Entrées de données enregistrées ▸
* * * * *

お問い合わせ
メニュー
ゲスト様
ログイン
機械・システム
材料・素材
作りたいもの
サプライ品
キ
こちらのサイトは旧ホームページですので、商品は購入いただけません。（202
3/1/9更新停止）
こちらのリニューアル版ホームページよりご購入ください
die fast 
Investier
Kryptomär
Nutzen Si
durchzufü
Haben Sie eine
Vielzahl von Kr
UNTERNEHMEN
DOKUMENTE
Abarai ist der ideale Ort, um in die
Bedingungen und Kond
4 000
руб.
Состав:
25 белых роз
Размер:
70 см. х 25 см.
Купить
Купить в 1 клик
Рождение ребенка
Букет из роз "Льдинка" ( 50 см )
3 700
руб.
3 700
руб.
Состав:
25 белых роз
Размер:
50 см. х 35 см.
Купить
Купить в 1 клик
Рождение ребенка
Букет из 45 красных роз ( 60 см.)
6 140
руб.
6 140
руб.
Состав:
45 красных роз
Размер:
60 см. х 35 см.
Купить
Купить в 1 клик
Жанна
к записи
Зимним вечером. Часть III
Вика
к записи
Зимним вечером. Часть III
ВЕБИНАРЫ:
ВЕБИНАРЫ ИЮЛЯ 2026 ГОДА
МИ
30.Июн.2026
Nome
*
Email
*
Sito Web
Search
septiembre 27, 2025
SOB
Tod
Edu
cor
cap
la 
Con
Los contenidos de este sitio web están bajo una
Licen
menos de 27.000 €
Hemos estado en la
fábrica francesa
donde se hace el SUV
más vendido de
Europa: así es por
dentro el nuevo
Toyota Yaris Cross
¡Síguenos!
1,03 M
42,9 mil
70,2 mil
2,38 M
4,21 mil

* * * * *

Indiquez combien de lignes des entrées ci-dessus contiennent la chaîne « красных », en respectant la casse. Donnez seulement ce nombre.

ZONE DE RÉPONSE ▸ 2